L'enfant roi...
28 nov. 2010Albert MAIGNAN(1845-1908), Hommage à Clovis II, 1883, H/T, 1,09 x 1,40m, Rouen MBA
Lorsque je regarde ce tableau, je ressens une impression étrange, quelque chose ne va pas... un décor somptueux, des personnages plein de déférence, un digne soldat et, au milieu de cet imposant trône .. un enfant dépassé par la situation. Ce petit garçon (et oui !) n'est autre que le jeune Clovis II qui vient d'acceder au pouvoir à seulement trois ans.
C'est le moment où les grands du royaume lui prêtent serment à tour de rôle.
Le garçonnet, assis sur un trône trop grand pour lui, semble perdu. Il ne réalise pas qu'il est le nouveau roi, et le spectateur se demande comment de si frèles épaules vont supporter une si lourde charge. Et c'est bien là le ressort du tableau.
Réalisé sous la IIIe République, cette oeuvre est clairement anti-monarchique. C'est une critique à peine masquée de la royauté héréditaire qui peut confier le destin d'un peuple et d'un pays à un enfant trop jeune pour faire quoi que ce soit.
Outre l'enfant, un guerrier franc se tient à sa droite, surveillant le déroulement des hommages, la main sur le pommeau de son épée. Une fois n'est pas coutume, il n'est pas affublé d'un casque à ailettes. Les autres personnages semblent être des écclésiastiques.
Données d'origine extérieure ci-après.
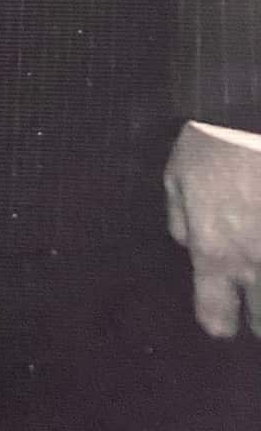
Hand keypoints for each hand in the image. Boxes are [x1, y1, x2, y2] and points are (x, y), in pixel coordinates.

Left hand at [165, 122, 260, 335]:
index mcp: (217, 253)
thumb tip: (188, 244)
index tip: (224, 311)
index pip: (217, 318)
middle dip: (259, 313)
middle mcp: (257, 265)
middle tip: (257, 299)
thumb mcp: (179, 173)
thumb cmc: (215, 140)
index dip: (219, 319)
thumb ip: (180, 217)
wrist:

Le personnage à l'arrière plan à gauche du jeune roi porte l'ancienne mître des évêques (connus par d'anciens sceaux).
Les détails sont incroyablement représentés, Maignant s'est vraisemblablement bien documenté. Le trône en premier lieu, deux têtes de lions en cristal ressemblant fortement à ceux conservés au musée national de Cluny. Il en va de même pour les sculptures des accoudoirs qui sont à rapprochér de la statuette d'Ariane, également conservée à Cluny. Enfin, la couronne, visible au premier plan, a été identifiée par des spécialistes comme étant celle du roi Receswinthe, présente au musée archéologique national de Madrid (provient du Trésor wisigoth de Guarrazar dont quelques couronnes sont exposées au Musée de Cluny).
Cependant, quelques petites erreurs se sont glissées dans ce tableau. Au premier plan... ce sont les sceaux, encore eux, on va finir par croire que c'est une obsession! Bref, ces sceaux ne correspondent absolument pas à ce qui se faisait à l'époque mérovingienne. Les sceaux appendus sur lac de soie ne sont pas apparus avant le XIe-XIIe siècle. De même, la différenciation des cires pour les sceaux et très postérieure à la période représentée.
Il s'agit d'un tableau que j'apprécie rééllement. Il est détaillé, lumineux, documenté. Le petit garçon apeuré est plutôt émouvant. Et surtout, le tableau est subtil dans son discours. Ce n'est pas une critique frontale, mais il porte à réflexion, dans une société où la République était encore jeune (à peine 13 ans après la défaite de Napoléon III à Sedan).